Quelques designers orientent le design vers des applications plus audacieuses afin de sortir d’une production standardisée mais aussi d’une surconsommation tendant à désincarner l’usager. Quelques consommateurs trouvent des stratégies afin de se réapproprier les objets de grande consommation, de les rendre uniques. Ayant perçu cette mouvance, certains designers se lancent dans le concept du “ design aléatoire ”, tel que nous le nommons. Son objectif principal est d'impliquer largement l'usager dans la finalisation de leur objet. Ainsi, le consommateur passe d’un statut passif à actif en devenant quasi co-designer. Le positionnement conceptuel des designers de l’aléatoire, plus proche de ceux connus dans le champ des arts plastiques contemporains, place leurs productions à mi-chemin de l'art et du design d'objet.

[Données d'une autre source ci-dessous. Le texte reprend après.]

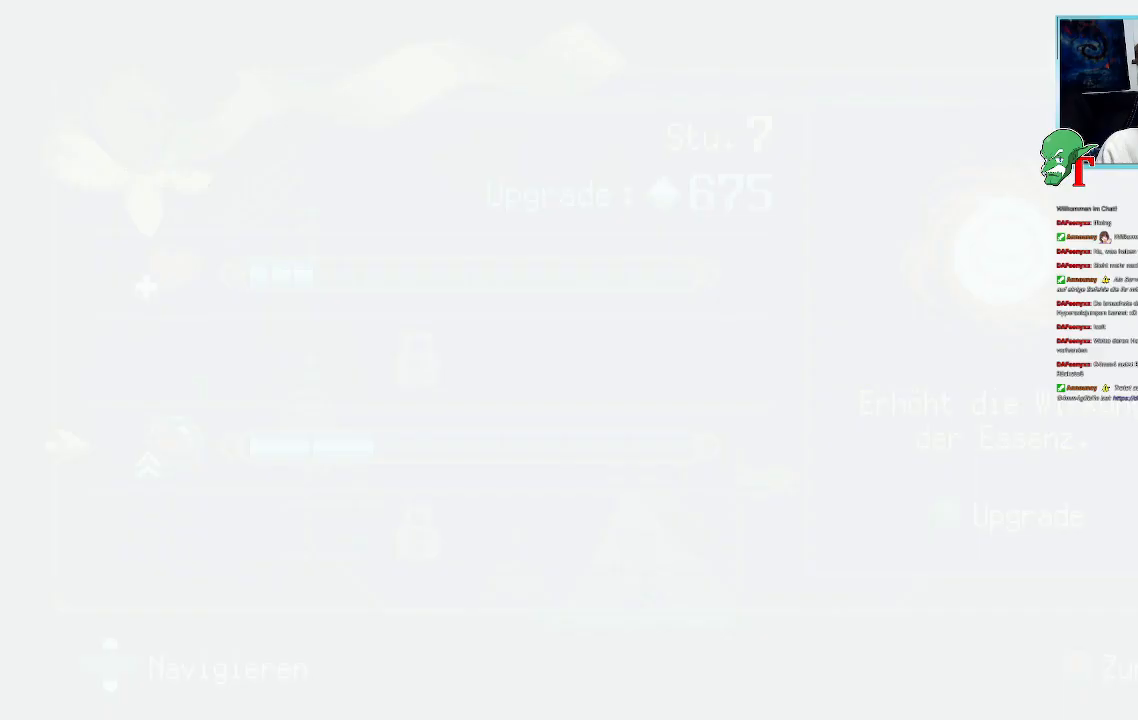
Gameplay with a controller (PlayStation layout); each line is a JSON object with the inputs held at the frame after it. "events" lists button and stick changes between this image and that frame as [ms after this image, input, new state], when the widget could be followed in between.
{"buttons": [], "left_stick": "center", "right_stick": "center", "events": [[134, "CROSS", "up"]]}
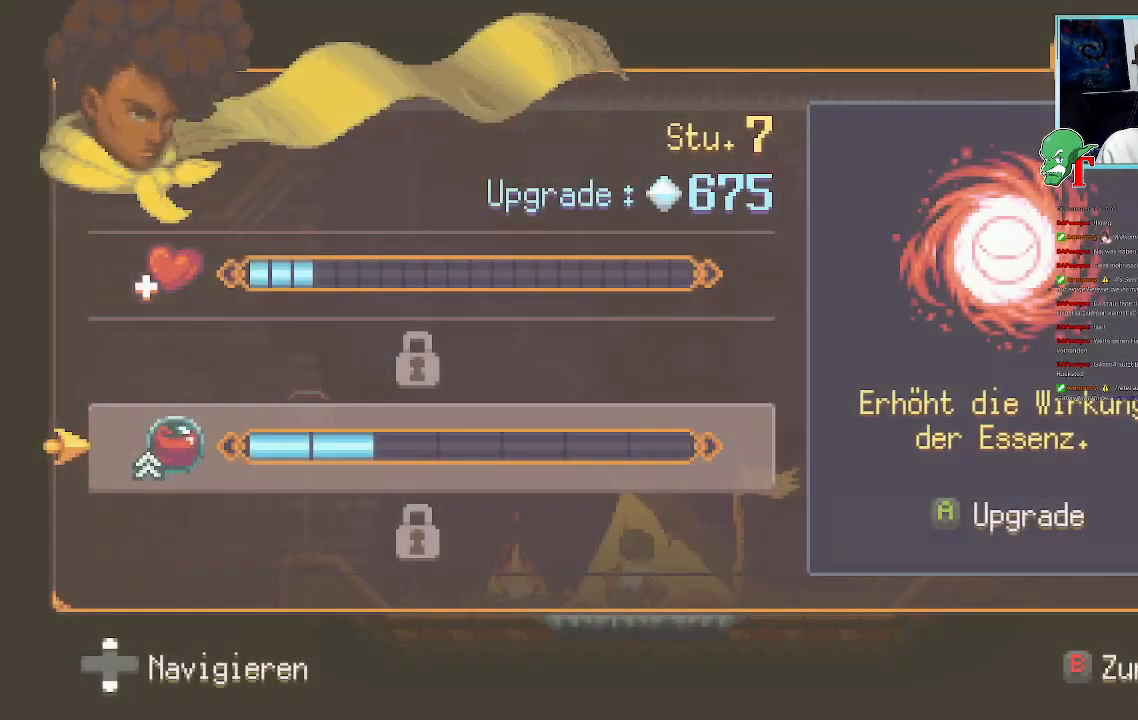
{"buttons": [], "left_stick": "up", "right_stick": "center", "events": [[386, "left_stick", "up"]]}
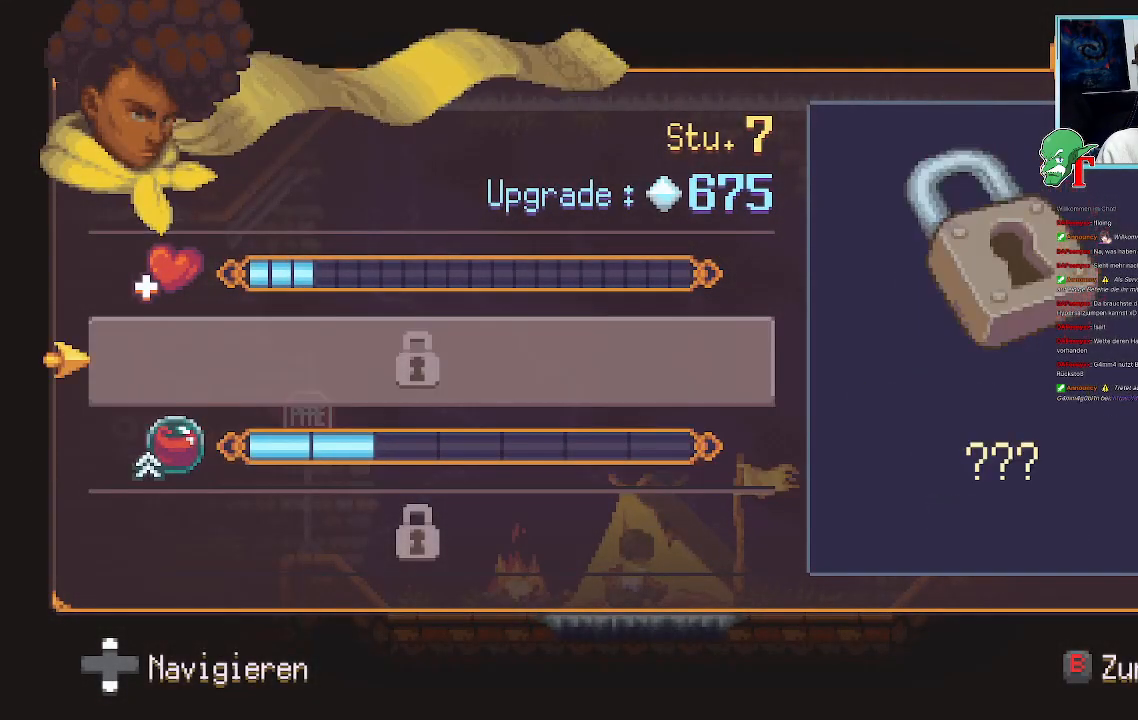
{"buttons": [], "left_stick": "up", "right_stick": "center", "events": [[33, "left_stick", "center"], [419, "left_stick", "up"]]}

Design aléatoire, sujet-actant, non-fini, imperfection, interdisciplinarité

Les premières automobiles étaient livrées dans leur plus simple expression : un chassis, un moteur. A la charge du carrossier local de la compléter selon les désirs du client. A l’inverse, le consommateur contemporain est submergé d’une foule de produits finis. Tout est mis en place pour pousser à la consommation excessive. En réaction à ce système est né une besoin de personnaliser notre environnement quotidien. Il est apparu en Californie, entre 1940 et 1965 sous le terme de “ tunning ” et consistait alors à opérer des modifications esthétiques et performatives sur des véhicules, les transposant de la sphère industrielle à la sphère artistique. Ce désir de se réapproprier des productions “ anonymes ”, s’est développé jusqu’à aujourd’hui, de la mode des meubles en kit, des tags à la personnalisation de vêtements, téléphones. Leur présence quotidienne excessive, leur standardisation à outrance, déshumanisée, provoque un besoin de reconnaissance individuelle.
Quelques designers, que nous nommons “ designers de l’aléatoire ”, tentant de répondre à cette volonté toujours croissante, proposent des produits non-finis, “ à terminer ” par le consommateur. L’aléatoire intervient tant dans la non-maîtrise des gestes de l'acheteur que dans l’impossibilité pour le designer de prédéfinir la forme ou la fonction de l’objet.
Cette analyse, même si elle traite d’une position particulière dans le domaine de la création d’objet (et dans l’histoire du design), permet d’aborder les problèmes de fond concernant les limites du design fonctionnaliste et d’en proposer des échappatoires possibles. Ce revirement du design ouvre clairement un vaste questionnement autour des limites du design d’objet et du rôle du designer.

Nous verrons qu’au travers ce processus hors-norme, l’objet et l’usager entrent en interaction. C’est en ce sens que le consommateur passe d’un statut passif à actif. De plus, le recours à l’aléatoire induit le principe de non-contrôle, qui lui-même entraîne la notion d’imperfection, elle-même née du fortuit. Cette redéfinition des “ lois ” de la création d'objet, où l'imperfection devient une des composantes esthétisantes, pose la problématique de l'affiliation avec les arts plastiques.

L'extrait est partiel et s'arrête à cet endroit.